Les premiers résultats du référendum sur le maintien du Royaume-Uni au sein de l’Union européenne ont surpris les observateurs. Vers 01:30 heure locale, les partisans d’une sortie («Brexit») devançaient le camp favorable au maintien du Royaume-Uni au sein de l’Union européenne («Bremain»), à 52,3% contre 47,7% selon le Financial Times, puis à 51,5% selon PA, pour 15 circonscriptions sur 382 et le dépouillement de 3,9% des bulletins. A 02:00, le «Leave» menait à 54,3%. La participation est donnée proche de 70%. A la clôture des bureaux de vote, le sondage YouGov donnait pourtant le «in» vainqueur à 52%. A tel point que certains partisans du «out» avaient même reconnu leur défaite. En outre, 84 députés conservateurs partisans du Brexit, dont l’ancien maire de Londres Boris Johnson, qui s'était positionné en rival de David Cameron, avaient signé une lettre de soutien au Premier ministre.

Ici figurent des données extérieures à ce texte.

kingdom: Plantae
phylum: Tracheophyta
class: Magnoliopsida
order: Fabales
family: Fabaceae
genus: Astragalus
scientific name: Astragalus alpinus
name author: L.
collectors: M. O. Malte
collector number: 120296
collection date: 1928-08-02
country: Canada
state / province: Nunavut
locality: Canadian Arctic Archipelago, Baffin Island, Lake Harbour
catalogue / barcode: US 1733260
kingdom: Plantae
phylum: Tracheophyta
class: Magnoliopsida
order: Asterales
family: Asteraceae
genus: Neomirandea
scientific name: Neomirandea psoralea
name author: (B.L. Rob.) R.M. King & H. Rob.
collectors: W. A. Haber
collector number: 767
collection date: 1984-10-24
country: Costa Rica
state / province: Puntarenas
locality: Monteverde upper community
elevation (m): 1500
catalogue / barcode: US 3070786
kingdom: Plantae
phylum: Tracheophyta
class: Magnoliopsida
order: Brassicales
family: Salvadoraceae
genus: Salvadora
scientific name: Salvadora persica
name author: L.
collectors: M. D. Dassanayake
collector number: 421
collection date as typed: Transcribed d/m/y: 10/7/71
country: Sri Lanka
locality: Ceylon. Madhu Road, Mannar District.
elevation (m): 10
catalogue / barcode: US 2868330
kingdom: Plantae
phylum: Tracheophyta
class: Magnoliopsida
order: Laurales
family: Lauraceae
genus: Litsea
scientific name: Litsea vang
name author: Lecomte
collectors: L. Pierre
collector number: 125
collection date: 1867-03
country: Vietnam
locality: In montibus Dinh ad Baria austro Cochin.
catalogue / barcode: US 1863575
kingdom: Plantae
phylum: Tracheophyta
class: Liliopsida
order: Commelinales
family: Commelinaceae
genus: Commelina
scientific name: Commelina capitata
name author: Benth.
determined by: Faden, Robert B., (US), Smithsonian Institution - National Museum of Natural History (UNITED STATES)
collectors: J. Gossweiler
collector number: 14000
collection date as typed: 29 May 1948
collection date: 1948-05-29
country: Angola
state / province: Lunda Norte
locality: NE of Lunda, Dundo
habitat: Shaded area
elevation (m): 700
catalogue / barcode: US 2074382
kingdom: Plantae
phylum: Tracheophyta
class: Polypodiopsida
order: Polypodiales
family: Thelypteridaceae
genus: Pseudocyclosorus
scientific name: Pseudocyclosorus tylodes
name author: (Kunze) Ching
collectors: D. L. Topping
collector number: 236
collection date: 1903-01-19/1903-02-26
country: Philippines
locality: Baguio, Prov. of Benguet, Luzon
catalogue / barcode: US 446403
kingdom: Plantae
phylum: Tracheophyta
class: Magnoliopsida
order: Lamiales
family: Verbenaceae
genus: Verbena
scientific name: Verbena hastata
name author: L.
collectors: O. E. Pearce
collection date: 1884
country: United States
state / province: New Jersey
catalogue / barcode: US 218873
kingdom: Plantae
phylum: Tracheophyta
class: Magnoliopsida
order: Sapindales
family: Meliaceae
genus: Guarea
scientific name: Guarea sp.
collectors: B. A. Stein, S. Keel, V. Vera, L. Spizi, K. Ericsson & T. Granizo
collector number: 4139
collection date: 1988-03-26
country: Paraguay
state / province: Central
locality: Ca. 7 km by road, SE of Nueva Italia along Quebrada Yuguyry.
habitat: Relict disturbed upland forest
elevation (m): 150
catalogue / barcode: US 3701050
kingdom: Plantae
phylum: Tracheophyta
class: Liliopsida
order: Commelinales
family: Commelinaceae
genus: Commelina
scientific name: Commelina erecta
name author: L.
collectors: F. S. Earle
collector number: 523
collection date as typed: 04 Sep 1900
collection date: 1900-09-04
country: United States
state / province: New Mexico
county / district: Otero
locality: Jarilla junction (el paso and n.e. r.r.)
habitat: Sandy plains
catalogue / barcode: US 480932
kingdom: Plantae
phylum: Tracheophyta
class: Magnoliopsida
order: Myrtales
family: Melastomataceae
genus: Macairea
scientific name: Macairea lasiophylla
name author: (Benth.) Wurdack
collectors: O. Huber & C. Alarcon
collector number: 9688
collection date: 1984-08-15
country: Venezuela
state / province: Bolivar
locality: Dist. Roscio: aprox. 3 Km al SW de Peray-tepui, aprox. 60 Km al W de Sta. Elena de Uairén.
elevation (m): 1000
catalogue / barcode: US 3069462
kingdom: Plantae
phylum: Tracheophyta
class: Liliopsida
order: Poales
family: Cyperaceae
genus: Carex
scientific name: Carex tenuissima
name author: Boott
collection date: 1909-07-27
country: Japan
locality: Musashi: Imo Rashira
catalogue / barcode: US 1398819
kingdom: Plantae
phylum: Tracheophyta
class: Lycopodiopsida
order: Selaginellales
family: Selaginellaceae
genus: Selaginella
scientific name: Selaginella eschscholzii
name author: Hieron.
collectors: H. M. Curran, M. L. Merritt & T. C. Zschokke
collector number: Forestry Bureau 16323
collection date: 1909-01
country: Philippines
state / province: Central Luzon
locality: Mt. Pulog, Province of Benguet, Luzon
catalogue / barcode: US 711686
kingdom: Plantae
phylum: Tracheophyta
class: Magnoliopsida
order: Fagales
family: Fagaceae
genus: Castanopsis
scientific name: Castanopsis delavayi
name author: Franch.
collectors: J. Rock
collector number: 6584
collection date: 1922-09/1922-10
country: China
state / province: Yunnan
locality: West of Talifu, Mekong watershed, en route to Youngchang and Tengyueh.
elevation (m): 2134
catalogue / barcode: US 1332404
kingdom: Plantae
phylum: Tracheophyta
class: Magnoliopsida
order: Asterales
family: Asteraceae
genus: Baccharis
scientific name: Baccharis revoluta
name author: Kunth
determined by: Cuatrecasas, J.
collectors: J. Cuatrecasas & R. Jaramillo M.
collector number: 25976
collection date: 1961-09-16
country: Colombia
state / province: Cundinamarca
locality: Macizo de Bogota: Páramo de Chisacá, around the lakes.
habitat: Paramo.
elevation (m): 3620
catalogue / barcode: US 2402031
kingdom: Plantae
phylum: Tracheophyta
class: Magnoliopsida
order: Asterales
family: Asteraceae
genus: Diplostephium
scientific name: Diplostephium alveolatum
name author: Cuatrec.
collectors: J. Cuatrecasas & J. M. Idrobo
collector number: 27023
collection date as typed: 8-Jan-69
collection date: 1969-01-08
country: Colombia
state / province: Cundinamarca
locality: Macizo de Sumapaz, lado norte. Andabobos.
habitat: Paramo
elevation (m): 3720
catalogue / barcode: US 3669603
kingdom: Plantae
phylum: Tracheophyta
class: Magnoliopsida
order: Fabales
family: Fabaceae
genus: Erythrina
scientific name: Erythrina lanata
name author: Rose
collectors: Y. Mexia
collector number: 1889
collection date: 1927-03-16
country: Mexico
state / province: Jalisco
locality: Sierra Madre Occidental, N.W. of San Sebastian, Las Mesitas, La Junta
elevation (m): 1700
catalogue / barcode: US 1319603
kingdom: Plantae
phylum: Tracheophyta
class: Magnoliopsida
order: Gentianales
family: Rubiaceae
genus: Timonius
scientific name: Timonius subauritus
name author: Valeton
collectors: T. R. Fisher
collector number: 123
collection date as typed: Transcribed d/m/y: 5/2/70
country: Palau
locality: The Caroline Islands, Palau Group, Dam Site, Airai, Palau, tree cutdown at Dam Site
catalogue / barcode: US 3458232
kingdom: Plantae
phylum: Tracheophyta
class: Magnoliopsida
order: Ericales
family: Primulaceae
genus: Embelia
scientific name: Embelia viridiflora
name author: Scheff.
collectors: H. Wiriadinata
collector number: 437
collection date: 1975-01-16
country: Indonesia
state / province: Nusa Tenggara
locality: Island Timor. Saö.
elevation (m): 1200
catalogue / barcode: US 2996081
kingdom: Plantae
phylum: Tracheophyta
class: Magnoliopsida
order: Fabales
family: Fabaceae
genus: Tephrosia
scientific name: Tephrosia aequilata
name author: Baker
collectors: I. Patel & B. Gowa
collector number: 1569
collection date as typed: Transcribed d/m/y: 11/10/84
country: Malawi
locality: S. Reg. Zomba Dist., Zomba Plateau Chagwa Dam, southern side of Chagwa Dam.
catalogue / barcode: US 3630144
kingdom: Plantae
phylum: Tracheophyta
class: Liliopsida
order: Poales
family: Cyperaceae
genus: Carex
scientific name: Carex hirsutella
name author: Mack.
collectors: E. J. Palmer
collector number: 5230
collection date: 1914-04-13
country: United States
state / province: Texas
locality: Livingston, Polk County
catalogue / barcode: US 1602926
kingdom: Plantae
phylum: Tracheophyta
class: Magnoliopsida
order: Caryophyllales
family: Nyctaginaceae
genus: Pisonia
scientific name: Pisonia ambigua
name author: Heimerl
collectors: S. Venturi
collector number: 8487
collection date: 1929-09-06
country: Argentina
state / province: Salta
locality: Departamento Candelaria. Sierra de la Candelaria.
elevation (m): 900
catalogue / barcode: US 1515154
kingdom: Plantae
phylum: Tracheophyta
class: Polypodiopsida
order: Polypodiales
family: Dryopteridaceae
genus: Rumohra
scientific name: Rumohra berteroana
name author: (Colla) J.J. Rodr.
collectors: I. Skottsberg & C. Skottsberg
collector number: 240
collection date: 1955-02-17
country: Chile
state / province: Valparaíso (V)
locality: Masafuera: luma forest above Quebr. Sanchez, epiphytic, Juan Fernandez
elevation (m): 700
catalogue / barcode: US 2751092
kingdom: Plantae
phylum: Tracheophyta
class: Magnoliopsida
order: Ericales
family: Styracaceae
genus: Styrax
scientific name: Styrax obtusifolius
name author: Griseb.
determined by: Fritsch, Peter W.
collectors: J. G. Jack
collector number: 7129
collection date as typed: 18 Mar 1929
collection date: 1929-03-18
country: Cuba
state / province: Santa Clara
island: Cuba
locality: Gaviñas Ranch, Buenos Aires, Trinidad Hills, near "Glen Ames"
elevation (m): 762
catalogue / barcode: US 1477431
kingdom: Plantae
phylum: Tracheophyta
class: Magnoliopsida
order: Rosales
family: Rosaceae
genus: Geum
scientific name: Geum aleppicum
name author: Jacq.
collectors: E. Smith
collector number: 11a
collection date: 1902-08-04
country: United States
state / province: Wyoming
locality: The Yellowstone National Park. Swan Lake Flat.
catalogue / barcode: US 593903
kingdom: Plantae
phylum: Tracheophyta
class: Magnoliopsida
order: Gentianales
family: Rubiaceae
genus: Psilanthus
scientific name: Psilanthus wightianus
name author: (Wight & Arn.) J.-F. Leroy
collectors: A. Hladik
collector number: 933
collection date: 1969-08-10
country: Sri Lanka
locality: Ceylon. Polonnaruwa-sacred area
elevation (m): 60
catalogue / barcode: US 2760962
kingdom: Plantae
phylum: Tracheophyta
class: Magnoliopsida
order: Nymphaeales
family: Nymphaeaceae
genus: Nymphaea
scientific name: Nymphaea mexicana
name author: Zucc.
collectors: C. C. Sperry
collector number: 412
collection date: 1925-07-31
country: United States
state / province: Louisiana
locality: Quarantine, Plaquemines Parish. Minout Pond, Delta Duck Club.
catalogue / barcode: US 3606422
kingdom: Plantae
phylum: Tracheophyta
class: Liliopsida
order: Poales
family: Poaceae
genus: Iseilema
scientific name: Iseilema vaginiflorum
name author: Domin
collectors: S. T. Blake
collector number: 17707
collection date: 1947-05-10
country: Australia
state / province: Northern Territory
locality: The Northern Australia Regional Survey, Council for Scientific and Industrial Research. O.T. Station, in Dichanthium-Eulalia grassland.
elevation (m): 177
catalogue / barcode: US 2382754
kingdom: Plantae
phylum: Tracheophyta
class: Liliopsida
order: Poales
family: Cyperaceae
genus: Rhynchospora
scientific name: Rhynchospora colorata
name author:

Le bastion travailliste du Nord-Est, alors que le Labour faisant compagne pour le Bremain, a été l’un des plus forts soutiens au Brexit. La fracture avec l’Ecosse se confirme en soutenant fortement le maintien, à l’image de Dundee City (60%). Sans surprise, la ville de Londres a voté à 75% pour rester dans l’UE.
La Banque centrale européenne (BCE) compte communiquer aux banques d’ici la fin de l’année ou le début 2017 des directives informelles sur les moyens de réduire leurs encours de créances douteuses, ont déclaré des sources à Reuters hier. La BCE, qui supervise 129 grandes banques de la zone euro, établira des objectifs qualitatifs et quantitatifs confidentiels mais tout ne sera pas forcément écrit, ont ajouté les sources. Le procédé donnerait ainsi aux banques une certaine souplesse et laisse penser que la BCE compte dans un premier temps, sur ce dossier, user de persuasion plus que de contrainte.
Les ventes dans l’immobilier résidentiel ont fléchi en mai de 6% vis-à -vis du mois précédent, sans remettre en cause la solidité du marché immobilier dans son ensemble. Le mois d’avril constituait en effet un pic de plus de huit mois. En mai, les ventes ont atteint un total annualisé CVS de 551.000 unités, a annoncé le département du Commerce jeudi. Elles représentaient 586.000 unités en avril, leur meilleur niveau depuis février 2008. Les économistes interrogés par Reuters tablaient sur 560.000 unités pour ces ventes, qui représentent 9,1% environ du marché immobilier résidentiel. Par rapport à mai 2015, elles ont progressé de 8,7%. Le prix moyen d’une maison a augmenté de 1,0% par rapport à mai 2015, à 290.400 dollars.